Hi-Crush Partners LP reported unaudited consolidated earnings results for the fourth quarter and full year ended December 31, 2016. Revenues for the quarter ended December 31, 2016 totaled $67.3 million on sales of 1,358,511 tons of frac sand. This compares to $46.6 million of revenues on sales of 1,082,974 tons of frac sand in the third quarter of 2016. The limited partners' interest in net loss was $7.2 million for the fourth quarter of 2016, resulting in basic and diluted loss of $0.11 per limited partner diluted unit compared to net income attributable of $10.68 million or $0.30 per diluted share a year ago. EBITDA for the fourth quarter 2016 was $0.1 million, compared to LBITDA of $2.9 million for the third quarter of 2016. Revenues for the fourth quarter of 2016 increased due to the sequential increase in sales volumes, combined with higher pricing generally, and the impact of higher volumes sold in-basin during the fourth quarter of 2016. Loss from operations was $4,312,000 against income from operations of $14,784,000 a year ago. Distributable cash flow attributable to the limited partners for the fourth quarter of 2016 was $4.4 million.
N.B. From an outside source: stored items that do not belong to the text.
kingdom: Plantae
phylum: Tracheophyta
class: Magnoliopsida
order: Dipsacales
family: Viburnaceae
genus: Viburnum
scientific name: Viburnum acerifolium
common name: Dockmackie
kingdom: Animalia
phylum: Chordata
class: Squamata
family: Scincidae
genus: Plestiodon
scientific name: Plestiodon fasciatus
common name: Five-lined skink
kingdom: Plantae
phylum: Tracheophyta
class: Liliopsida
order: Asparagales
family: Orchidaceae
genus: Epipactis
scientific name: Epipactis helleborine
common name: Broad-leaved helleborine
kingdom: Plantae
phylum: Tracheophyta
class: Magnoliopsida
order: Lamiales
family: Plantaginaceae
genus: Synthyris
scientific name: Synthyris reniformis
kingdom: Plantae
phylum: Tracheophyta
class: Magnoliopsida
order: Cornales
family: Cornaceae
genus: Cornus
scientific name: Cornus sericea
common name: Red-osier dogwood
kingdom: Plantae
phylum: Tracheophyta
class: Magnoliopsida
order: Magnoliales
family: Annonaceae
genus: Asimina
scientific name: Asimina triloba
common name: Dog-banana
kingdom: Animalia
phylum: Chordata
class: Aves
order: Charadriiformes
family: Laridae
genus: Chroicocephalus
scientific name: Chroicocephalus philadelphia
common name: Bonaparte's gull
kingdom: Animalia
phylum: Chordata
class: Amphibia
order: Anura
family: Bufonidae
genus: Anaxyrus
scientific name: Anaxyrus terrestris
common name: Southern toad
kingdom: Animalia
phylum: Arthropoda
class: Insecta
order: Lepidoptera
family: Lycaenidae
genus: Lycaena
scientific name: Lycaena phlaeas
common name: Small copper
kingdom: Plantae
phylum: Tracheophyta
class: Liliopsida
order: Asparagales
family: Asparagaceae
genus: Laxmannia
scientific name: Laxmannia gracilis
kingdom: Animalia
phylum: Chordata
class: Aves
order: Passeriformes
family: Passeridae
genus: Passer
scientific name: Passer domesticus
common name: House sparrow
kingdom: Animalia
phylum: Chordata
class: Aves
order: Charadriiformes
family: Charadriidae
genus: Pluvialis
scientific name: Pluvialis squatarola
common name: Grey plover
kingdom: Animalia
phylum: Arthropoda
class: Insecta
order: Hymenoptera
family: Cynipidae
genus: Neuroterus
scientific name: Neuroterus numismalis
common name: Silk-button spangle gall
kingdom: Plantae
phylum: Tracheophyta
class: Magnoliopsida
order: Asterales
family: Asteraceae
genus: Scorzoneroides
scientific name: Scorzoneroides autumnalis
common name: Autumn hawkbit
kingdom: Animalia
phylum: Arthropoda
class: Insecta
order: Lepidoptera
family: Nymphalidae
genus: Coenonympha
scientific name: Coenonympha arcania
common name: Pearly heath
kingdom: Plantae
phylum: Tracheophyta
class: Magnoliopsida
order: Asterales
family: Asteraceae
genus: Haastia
For the full year 2016, the limited partners' interest in net loss was $81.3 million, resulting in basic and diluted loss of $1.64 per limited partner diluted unit compared to net income attributable of $25.6 million or $0.73 per diluted share a year ago. The basic and diluted loss per unit for the year was negatively impacted by $34.0 million of impairments and other expenses primarily associated with the impairment of goodwill in the first quarter of 2016. The limited partners' interest in adjusted net loss, adjusted to exclude the impact of these non-recurring items, was $47.3 million for the full year 2016 representing a diluted adjusted loss of $0.95 per limited partner unit. LBITDA adjusted for the non-cash impairment of goodwill for the full year 2016 was $16.9 million. Revenues for the year ended December 31, 2016 totaled $204.4 million on sales of 4,253,746 tons of frac sand, compared to revenues of $339.6 million on sales of 5,003,702 tons of frac sand for the year ended December 31, 2015. For the year ended December 31, 2016, capital expenditures totaled $42.6 million related to costs associated with the completion of the Blair facility, completion of distribution terminal facilities in Colorado and Texas, and expansion of rail capacity at the Wyeville facility, among other projects. Loss from operations was $67,792,000 against income from operations of $39,694,000 a year ago. Cash used in operating activities was $26,644,000 against cash from operating activities of $83,649,000 a year ago. LBITDA was $50,666,000 compared to EBITDA of $54,584,000 for the same period a year ago.

The company provided guidance for 2017 capital expenditures in the range of $30.0 to $35.0 million related to equipment for the PropStream integrated logistics solution, terminal expansion and overburden removal, among other projects.